ABSTRACT

“The child is father of the man.” Whether William Hickey ever read these words of William Wordsworth, many of his recollections of his childhood uncannily express them in personalized narrative form. The episodes Hickey chooses to recall from childhood lay the foundation for the adult he will become. Hickey assumes that there is a consistency to personality and that his was shaped during childhood. Hickey’s recollections of his childhood had a purpose: the textual construction of his self and identity. During Hickey’s lifetime, the idea of the child had come to provide a means for creating and thinking about the self. Childhood was now understood as a component of selfhood, an identity expressed in self-narration. People believed that a life was already latent in the child and emerged through the happenings of life experience. These ideas, in turn, informed child-rearing practices among middle-class parents, who expressed an increased degree of sensitivity to children and raised them with free rein to develop the unique individuality of each child.
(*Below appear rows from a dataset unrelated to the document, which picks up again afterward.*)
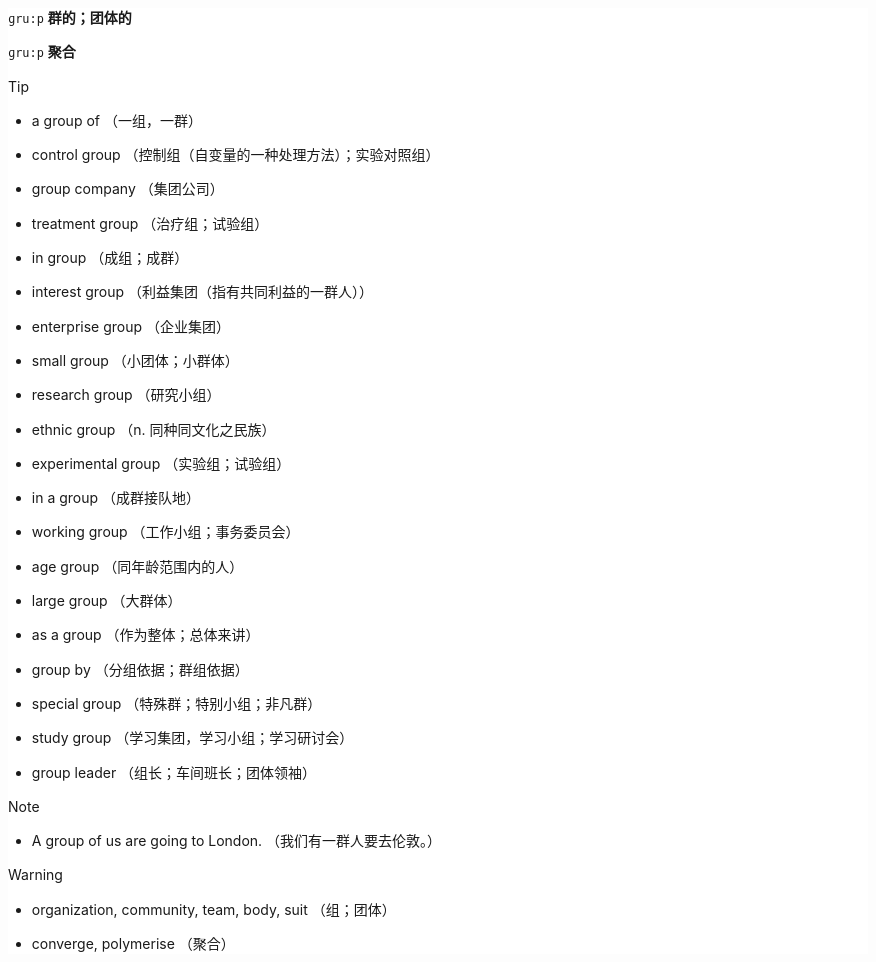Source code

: `ɡru:p`  **群的；团体的**

`ɡru:p`  **聚合**

> [!TIP]
>
> - a group of （一组，一群）
>
> - control group （控制组（自变量的一种处理方法）；实验对照组）
>
> - group company （集团公司）
>
> - treatment group （治疗组；试验组）
>
> - in group （成组；成群）
>
> - interest group （利益集团（指有共同利益的一群人））
>
> - enterprise group （企业集团）
>
> - small group （小团体；小群体）
>
> - research group （研究小组）
>
> - ethnic group （n. 同种同文化之民族）
>
> - experimental group （实验组；试验组）
>
> - in a group （成群接队地）
>
> - working group （工作小组；事务委员会）
>
> - age group （同年龄范围内的人）
>
> - large group （大群体）
>
> - as a group （作为整体；总体来讲）
>
> - group by （分组依据；群组依据）
>
> - special group （特殊群；特别小组；非凡群）
>
> - study group （学习集团，学习小组；学习研讨会）
>
> - group leader （组长；车间班长；团体领袖）
>

> [!NOTE]
>
> - A group of us are going to London. （我们有一群人要去伦敦。）
>

> [!WARNING]
>
> - organization, community, team, body, suit （组；团体）
>
> - converge, polymerise （聚合）
>
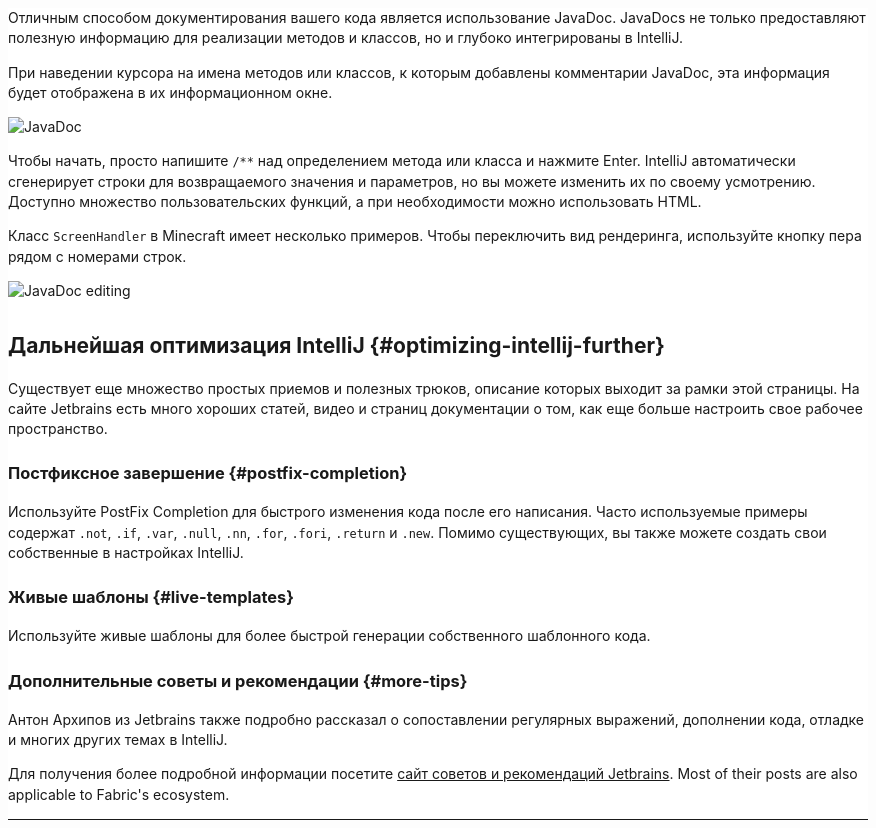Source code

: Отличным способом документирования вашего кода является использование JavaDoc. JavaDocs не только предоставляют полезную информацию для реализации методов и классов, но и глубоко интегрированы в IntelliJ.

При наведении курсора на имена методов или классов, к которым добавлены комментарии JavaDoc, эта информация будет отображена в их информационном окне.

![JavaDoc](/assets/develop/misc/using-the-ide/comments_06.png)

Чтобы начать, просто напишите `/**` над определением метода или класса и нажмите Enter. IntelliJ автоматически сгенерирует строки для возвращаемого значения и параметров, но вы можете изменить их по своему усмотрению. Доступно множество пользовательских функций, а при необходимости можно использовать HTML.

Класс `ScreenHandler` в Minecraft имеет несколько примеров. Чтобы переключить вид рендеринга, используйте кнопку пера рядом с номерами строк.

![JavaDoc editing](/assets/develop/misc/using-the-ide/comments_07.png)

## Дальнейшая оптимизация IntelliJ {#optimizing-intellij-further}

Существует еще множество простых приемов и полезных трюков, описание которых выходит за рамки этой страницы.
На сайте Jetbrains есть много хороших статей, видео и страниц документации о том, как еще больше настроить свое рабочее пространство.

### Постфиксное завершение {#postfix-completion}

Используйте PostFix Completion для быстрого изменения кода после его написания. Часто используемые примеры содержат `.not`, `.if`, `.var`, `.null`, `.nn`, `.for`, `.fori`, `.return` и `.new`. Помимо существующих, вы также можете создать свои собственные в настройках IntelliJ.

<VideoPlayer src="https://youtu.be/wvo9aXbzvy4?si=oSI1NVuOKtYI1wev" title="IntelliJ IDEA Pro Tips: Postfix Completion on YouTube"/>

### Живые шаблоны {#live-templates}

Используйте живые шаблоны для более быстрой генерации собственного шаблонного кода.

<VideoPlayer src="https://youtu.be/XhCNoN40QTU?si=dGYFr2hY7lPJ6Wge" title="IntelliJ IDEA Pro Tips: Live Templates on YouTube"/>

### Дополнительные советы и рекомендации {#more-tips}

Антон Архипов из Jetbrains также подробно рассказал о сопоставлении регулярных выражений, дополнении кода, отладке и многих других темах в IntelliJ.

<VideoPlayer src="https://youtu.be/V8lss58zBPI?si=XKl5tuUN-hCG_bTG" title="IntelliJ talk by Anton Arhipov on YouTube"/>

Для получения более подробной информации посетите [сайт советов и рекомендаций Jetbrains](https://blog.jetbrains.com/idea/category/tips-tricks/). Most of their posts are also applicable to Fabric's ecosystem.

---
Childhood was thought of as a time of natural innocence, often portrayed as the opposite of adult sexuality. And yet this notion of natural innocence did not always square with the equally embraced emergent romantic notion that the child is the seed of the subsequent adult. This ambivalence, even paradox, can be seen in Hickey’s memories of his childhood, for the latent adult in Hickey, the young boy, particularly when it comes to sexual awareness, is anything but innocent.